梅、降ひょう被害47億円超 過去10年で最大 和歌山
県が21日までに第2報として公表。ひょうは6、11、14、15日に降った。農作物被害額は梅とウスイエンドウで47億2385万円(17日時点)。県は調査を継続しており、今後増える可能性はある。
梅は主産地の田辺市やみなべ町など8市町で落果や傷果などの被害を受けた。田辺市を擁するJAわかやまの紀南地域本部の管内では、栽培面積の95%に当たる2083ヘクタールで被害があった。被害果率が3割を超えた園地は1587ヘクタールに上る。

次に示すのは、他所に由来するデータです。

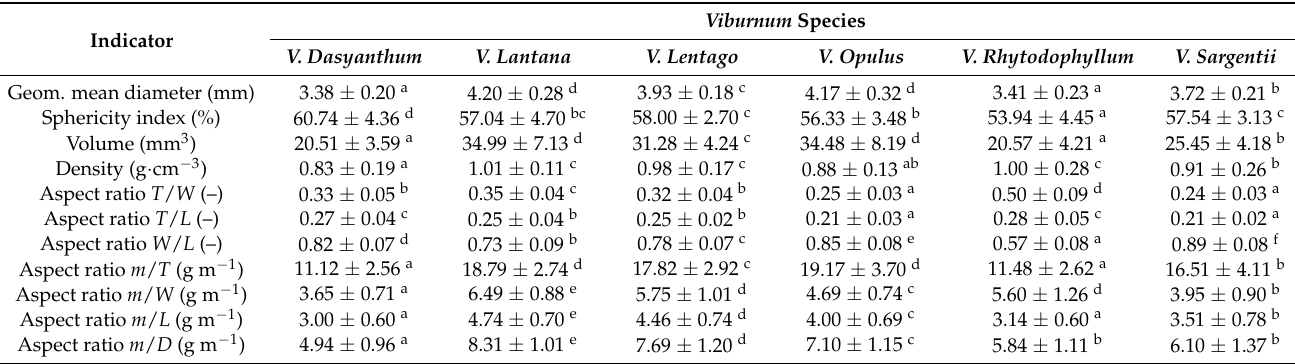
Table 1. Physical attributes of seeds of selected Viburnum species (mean values ± standard deviation), with an indication of significant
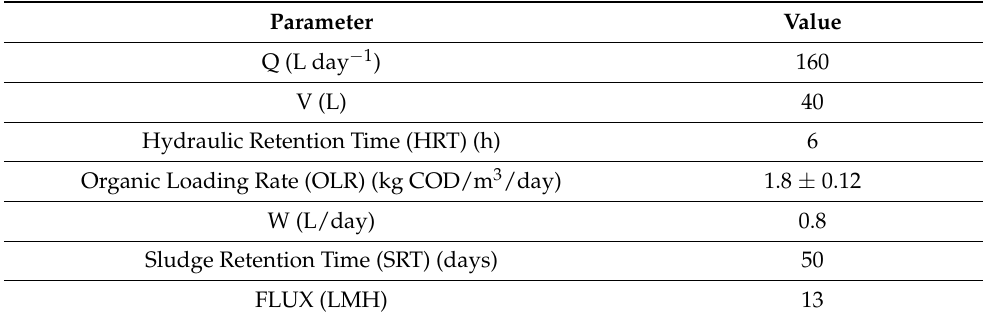
Table 2. Operating characteristics of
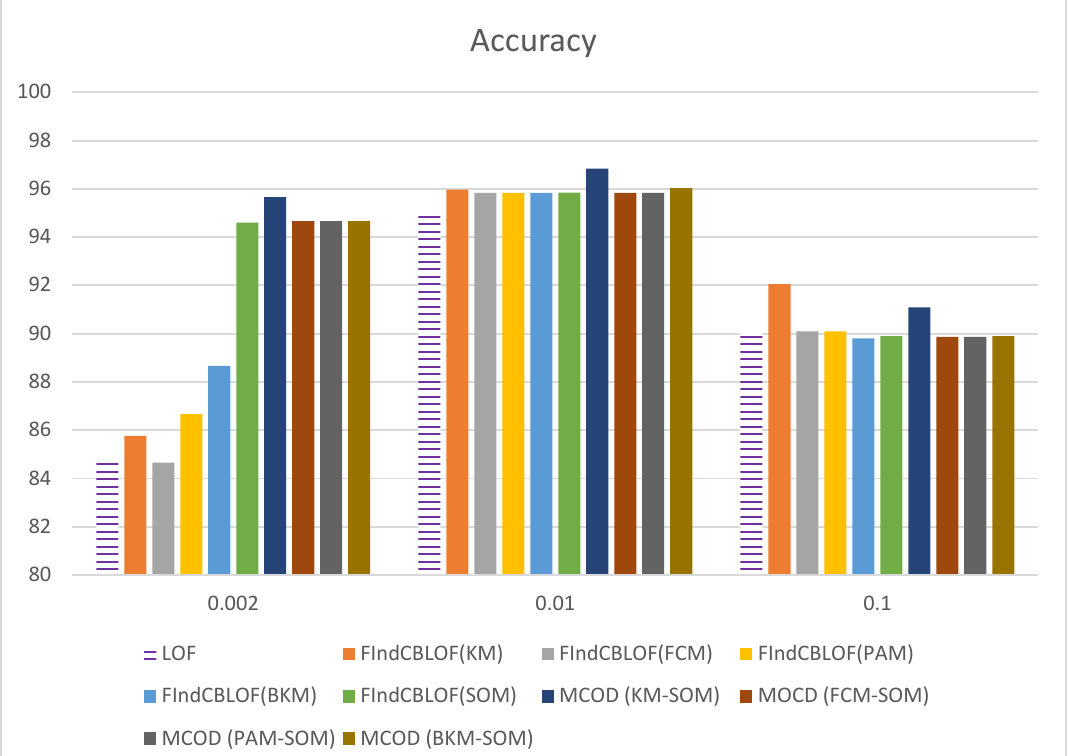
Figure 4. AUPRC (European Credit Dataset).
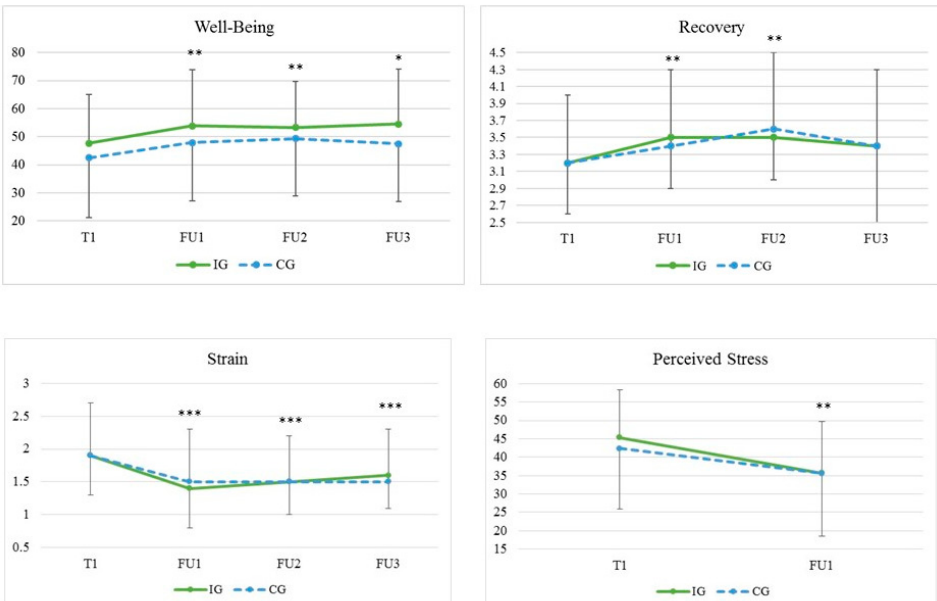
Figure 2. Sustainability of the effects of a short-term vacation on well-being, recovery, strain, and perceived stress. T1: Beginning of vacation, FU1: 15 days post-vacation, FU2: 30 days post-vacation, FU3: 45 days post-vacation. Control: Four nights at home; Intervention: Four nights in a 4* hotel. *** p < 0.001, Bonferroni-corrected, compared to T1. ** p < 0.01, Bonferroni-corrected, compared to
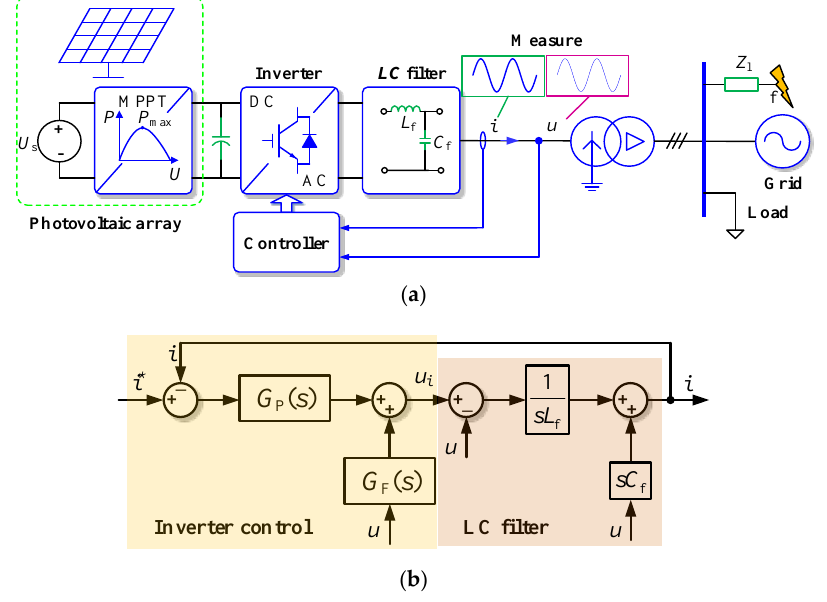
Figure 2. A grid-connected VSC-based renewable energy: ( a ) schematic diagram; ( b ) control block diagram.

同市で梅4・5ヘクタールを作付ける那須一令さん(55)は、2ヘクタール弱の園地で8割以上が被災した。残りの約2・5ヘクタールでも1、2割の被害があったといい、「不作だった去年と比べればまだ生育が良く、回復傾向かなと期待していた矢先だったのに残念」とつぶやく。降雨などによる傷果の腐敗にも不安を見せた。
みなべ町を擁するJAの紀州地域本部の管内でも梅の栽培面積の約89%に当たる2161ヘクタールが被災。管内のみなべ町や日高川町では、ウスイエンドウも12ヘクタールで傷果などが発生した。同地域本部は「生産者には大きな痛手。傷ついた作物も出荷できるよう、別規格を設けるなど救済策を検討している」と話す。
施設被害ではスターチスのパイプハウスなど16件でビニールが破損するといった被害があり、被害額は436万円だった。県は昨年のひょう害に対し、営農継続の運転資金として使える融資制度を無利子で活用できる支援策を措置しており、「今回も何らかの支援策で生産者を支援したい」と語る。
被害を受けJAわかやまは、24日に東京都の自民党本部を訪ね、支援要請する予定だ。